ABOUT THIS TASK »
Print the passage of the article on unsafe apartment cladding verbatim, everything from "This puts the" down to "the potential victims.".

SELECTED TEXT »
━━━━━━

NSW apartment owners could face bills for millions of dollars to replace unsafe cladding
Domain
Jimmy Thomson
19 July 2017
Metropolitan
Police release video showing devastated apartments inside the London
tower block destroyed in last week's intense building fire.
Apartment owners could face bills for millions of dollars if plans go
ahead for a high-rise fire task force to identify buildings with
potentially fatal aluminium cladding.
Innovation and Better Regulation Minister Matt Kean is understood to be
determined to push ahead with new measures to make sure that NSW, the
state with most high-rises, doesn’t become the first to suffer a
disaster on the scale of the Grenfell Tower tragedy.
Mr Kean has declined to comment, but the package currently being
discussed in Cabinet is believed to include the formation of a task
force with special powers to prevent the continued sale and use of
unsafe building products, including dangerous cladding.
However, builders responsible for installing the same materials that
caused the rapid spread of the Grenfell Tower fire could walk away
without it costing them a cent, under current building defect
laws.
And it could also require owners corporations (body corporates) to
immediately repair buildings identified as having fire safety risks.
could easily cost individuals an average of $50,000 each
This latter proposal has raised concerns among strata owners that,
under current building defect regulations, replacing dangerous cladding
could easily cost individuals an average of $50,000 each, based on $15
million bills for repair and replacement in the 312-unit Lacrosse
building in Melbourne’s Docklands, following a balcony fire in 2014.
Not only that, under strata building defect laws, most of the builders
and developers who cut corners by using the cheaper, potentially deadly
cladding, will be obliged to pay nothing.
This puts the government in an invidious position, say observers, where
they clearly want to move quickly to protect lives but to do so under
current regulations would penalise the potential victims.
“It is essential that at-risk buildings are identified,” said Karen
Stiles, executive officer of the Owners Corporation Network—Australia’s
peak body for apartment owners. “But it’s unconscionable to expect
innocent owners to foot the bill for remediation while the culprits get
off scot free.”
That said, the OCN is supporting the government’s general thrust towards tighter regulation of the building sector.

━━━━━━

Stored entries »
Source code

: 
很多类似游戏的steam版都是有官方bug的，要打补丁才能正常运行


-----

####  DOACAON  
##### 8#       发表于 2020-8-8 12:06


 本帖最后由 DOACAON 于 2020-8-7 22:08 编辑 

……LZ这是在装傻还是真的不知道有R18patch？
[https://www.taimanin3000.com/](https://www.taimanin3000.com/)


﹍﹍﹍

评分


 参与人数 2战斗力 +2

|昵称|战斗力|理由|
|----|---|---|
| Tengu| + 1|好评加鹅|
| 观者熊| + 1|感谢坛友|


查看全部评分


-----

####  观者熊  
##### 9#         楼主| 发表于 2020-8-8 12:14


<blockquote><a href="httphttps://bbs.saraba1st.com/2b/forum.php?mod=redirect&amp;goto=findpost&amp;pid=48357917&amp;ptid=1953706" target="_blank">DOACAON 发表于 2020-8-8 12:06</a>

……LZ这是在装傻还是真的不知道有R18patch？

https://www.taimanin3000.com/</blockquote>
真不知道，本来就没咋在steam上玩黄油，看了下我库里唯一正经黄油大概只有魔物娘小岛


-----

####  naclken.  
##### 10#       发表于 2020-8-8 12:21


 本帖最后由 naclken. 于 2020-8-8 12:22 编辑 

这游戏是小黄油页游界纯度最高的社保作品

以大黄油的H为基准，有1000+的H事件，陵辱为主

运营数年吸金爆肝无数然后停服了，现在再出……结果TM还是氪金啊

━━━━━━

WRITTEN SOLUTION »
This puts the government in an invidious position, say observers, where
they clearly want to move quickly to protect lives but to do so under
current regulations would penalise the potential victims.